We have also seen white crowds with signs calling the president everything from a Nazi, to Satan’s advocate, and of course, congressman Joe Wilson’s outburst in congress, calling Obama a liar.
It is interesting that Blacks are often told to be careful of what we say, or how we might express our anger and frustrations, because we endanger the prospect of coalition building. For over a century, Blacks in America have marched and protested against every perceived affront. Blacks have marched and sued for equal rights, minority rights, woman’s rights, poor peoples rights, gay rights, voting rights, and immigrant rights. Blacks are the leading coalition builders in this nation. We have held hands, sung songs, fasted and prayed with everyone. Yet we have barley moved an inch economically and politically in terms of real power and influence.
In my years in the civil rights and human rights movement, I have known whites who worked tirelessly for justice. However, they have never been a majority representation of the white community. Blacks are most often urged to chase an ambiguous romanticized notion of alliances with other groups without any explanation as to how these alliances are to actually benefit and empower Black people.

——————

▶ What to work on
**a)** Transcribe the section of the passage on coalition building that opens with the words containing "We have also" and closes with "Obama a liar.".
**b)** In the passage on coalition building, what did Congressman Joe Wilson call Obama during his outburst in Congress?
The lines after the passage have no connection to it.

——————

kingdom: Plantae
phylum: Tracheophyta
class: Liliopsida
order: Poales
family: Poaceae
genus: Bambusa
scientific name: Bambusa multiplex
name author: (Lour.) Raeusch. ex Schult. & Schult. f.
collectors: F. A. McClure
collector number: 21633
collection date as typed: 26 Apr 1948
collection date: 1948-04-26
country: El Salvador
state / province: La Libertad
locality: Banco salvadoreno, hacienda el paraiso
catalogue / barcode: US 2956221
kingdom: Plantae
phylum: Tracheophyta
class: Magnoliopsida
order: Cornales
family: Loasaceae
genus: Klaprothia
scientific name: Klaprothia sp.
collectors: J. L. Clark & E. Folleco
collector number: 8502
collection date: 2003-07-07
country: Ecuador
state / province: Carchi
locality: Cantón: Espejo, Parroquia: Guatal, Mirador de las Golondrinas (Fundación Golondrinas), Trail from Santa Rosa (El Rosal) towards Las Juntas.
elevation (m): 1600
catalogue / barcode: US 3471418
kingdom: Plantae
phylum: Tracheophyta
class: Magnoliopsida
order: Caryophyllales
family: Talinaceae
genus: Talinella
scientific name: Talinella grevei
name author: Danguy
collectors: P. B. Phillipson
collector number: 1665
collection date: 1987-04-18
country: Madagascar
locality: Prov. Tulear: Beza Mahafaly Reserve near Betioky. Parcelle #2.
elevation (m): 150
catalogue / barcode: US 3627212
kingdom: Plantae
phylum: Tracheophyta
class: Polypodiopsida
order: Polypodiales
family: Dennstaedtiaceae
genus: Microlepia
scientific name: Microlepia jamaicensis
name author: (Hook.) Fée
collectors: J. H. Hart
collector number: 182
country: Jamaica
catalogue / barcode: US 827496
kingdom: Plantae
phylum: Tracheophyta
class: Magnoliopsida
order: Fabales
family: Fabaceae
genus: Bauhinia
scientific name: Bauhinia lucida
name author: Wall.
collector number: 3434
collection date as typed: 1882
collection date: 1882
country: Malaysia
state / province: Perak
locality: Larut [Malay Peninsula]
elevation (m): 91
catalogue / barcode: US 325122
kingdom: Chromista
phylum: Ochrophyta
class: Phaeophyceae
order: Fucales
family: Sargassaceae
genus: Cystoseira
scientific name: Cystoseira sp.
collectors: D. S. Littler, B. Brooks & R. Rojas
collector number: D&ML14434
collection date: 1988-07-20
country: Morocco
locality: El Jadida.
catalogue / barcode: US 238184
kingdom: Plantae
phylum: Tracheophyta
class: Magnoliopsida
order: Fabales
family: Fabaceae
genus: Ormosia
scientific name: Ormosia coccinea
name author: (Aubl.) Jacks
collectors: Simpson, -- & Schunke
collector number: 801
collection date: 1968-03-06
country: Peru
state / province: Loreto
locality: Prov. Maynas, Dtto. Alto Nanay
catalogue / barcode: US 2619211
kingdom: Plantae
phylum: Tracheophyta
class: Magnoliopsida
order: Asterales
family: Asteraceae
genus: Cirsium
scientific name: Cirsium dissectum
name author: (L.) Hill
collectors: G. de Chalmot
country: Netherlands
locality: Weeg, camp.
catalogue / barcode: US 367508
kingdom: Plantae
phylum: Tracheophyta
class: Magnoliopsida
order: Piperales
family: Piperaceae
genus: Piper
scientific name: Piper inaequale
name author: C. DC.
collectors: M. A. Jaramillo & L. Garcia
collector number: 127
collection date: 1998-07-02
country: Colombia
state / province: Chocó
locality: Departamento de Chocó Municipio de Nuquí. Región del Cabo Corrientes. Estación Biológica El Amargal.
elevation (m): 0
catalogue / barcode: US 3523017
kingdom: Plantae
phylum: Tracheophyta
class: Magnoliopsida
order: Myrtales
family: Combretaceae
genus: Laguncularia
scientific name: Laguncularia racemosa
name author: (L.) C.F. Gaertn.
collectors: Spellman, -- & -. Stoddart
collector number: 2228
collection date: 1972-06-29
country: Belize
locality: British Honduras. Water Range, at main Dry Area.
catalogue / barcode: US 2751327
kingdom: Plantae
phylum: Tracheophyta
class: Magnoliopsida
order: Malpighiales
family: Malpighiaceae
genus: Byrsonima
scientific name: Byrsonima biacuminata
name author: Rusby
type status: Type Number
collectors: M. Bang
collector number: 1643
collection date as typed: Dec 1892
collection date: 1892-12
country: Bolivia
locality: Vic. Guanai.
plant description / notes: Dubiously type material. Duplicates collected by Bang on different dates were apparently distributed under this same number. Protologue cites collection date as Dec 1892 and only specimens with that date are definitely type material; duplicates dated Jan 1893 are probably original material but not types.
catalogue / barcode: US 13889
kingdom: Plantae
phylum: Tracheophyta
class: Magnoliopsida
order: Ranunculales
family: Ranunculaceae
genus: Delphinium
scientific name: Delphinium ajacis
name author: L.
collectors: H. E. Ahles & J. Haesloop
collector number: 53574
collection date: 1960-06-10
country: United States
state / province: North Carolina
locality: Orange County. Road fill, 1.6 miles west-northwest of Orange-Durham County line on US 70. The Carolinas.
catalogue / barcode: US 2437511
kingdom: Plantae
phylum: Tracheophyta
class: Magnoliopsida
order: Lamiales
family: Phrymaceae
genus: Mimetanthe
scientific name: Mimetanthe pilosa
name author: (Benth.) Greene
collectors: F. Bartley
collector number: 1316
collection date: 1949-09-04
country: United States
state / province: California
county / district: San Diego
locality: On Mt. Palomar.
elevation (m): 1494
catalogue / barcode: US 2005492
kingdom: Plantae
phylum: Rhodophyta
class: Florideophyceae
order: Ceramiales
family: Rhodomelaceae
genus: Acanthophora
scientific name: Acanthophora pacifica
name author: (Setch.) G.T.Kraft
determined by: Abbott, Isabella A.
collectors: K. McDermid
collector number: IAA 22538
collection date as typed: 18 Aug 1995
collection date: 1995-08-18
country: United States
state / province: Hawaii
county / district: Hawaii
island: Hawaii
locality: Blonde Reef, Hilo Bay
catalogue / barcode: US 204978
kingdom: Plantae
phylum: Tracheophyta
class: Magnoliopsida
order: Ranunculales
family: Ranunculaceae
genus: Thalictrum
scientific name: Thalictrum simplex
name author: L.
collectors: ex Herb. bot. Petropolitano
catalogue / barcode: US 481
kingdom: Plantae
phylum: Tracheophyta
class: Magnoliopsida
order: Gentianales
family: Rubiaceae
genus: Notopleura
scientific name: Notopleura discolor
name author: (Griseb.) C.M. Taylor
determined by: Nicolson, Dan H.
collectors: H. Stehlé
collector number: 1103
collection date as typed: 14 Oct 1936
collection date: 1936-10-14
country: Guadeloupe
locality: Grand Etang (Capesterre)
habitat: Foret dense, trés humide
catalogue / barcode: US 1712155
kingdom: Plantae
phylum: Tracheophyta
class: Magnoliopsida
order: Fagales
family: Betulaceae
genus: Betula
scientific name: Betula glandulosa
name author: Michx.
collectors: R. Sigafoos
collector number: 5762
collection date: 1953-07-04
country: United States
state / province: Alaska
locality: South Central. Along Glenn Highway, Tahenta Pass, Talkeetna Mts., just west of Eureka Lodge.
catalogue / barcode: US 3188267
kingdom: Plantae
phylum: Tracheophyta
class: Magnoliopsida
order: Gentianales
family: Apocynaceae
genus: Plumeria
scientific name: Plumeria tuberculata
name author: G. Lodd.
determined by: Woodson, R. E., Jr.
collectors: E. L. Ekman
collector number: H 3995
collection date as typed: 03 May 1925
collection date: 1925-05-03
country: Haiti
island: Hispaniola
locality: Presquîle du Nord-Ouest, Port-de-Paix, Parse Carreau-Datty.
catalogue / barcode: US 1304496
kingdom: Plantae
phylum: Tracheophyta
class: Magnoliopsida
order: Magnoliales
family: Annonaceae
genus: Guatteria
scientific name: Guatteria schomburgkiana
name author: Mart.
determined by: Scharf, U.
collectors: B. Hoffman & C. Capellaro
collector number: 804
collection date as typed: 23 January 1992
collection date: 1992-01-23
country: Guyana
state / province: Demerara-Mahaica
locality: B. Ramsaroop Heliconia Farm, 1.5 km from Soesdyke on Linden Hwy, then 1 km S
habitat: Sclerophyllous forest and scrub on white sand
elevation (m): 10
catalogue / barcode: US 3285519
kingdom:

——————

▶ Solution list
**a)**
We have also seen white crowds with signs calling the president everything from a Nazi, to Satan’s advocate, and of course, congressman Joe Wilson’s outburst in congress, calling Obama a liar.

**b)** He called Obama a liar.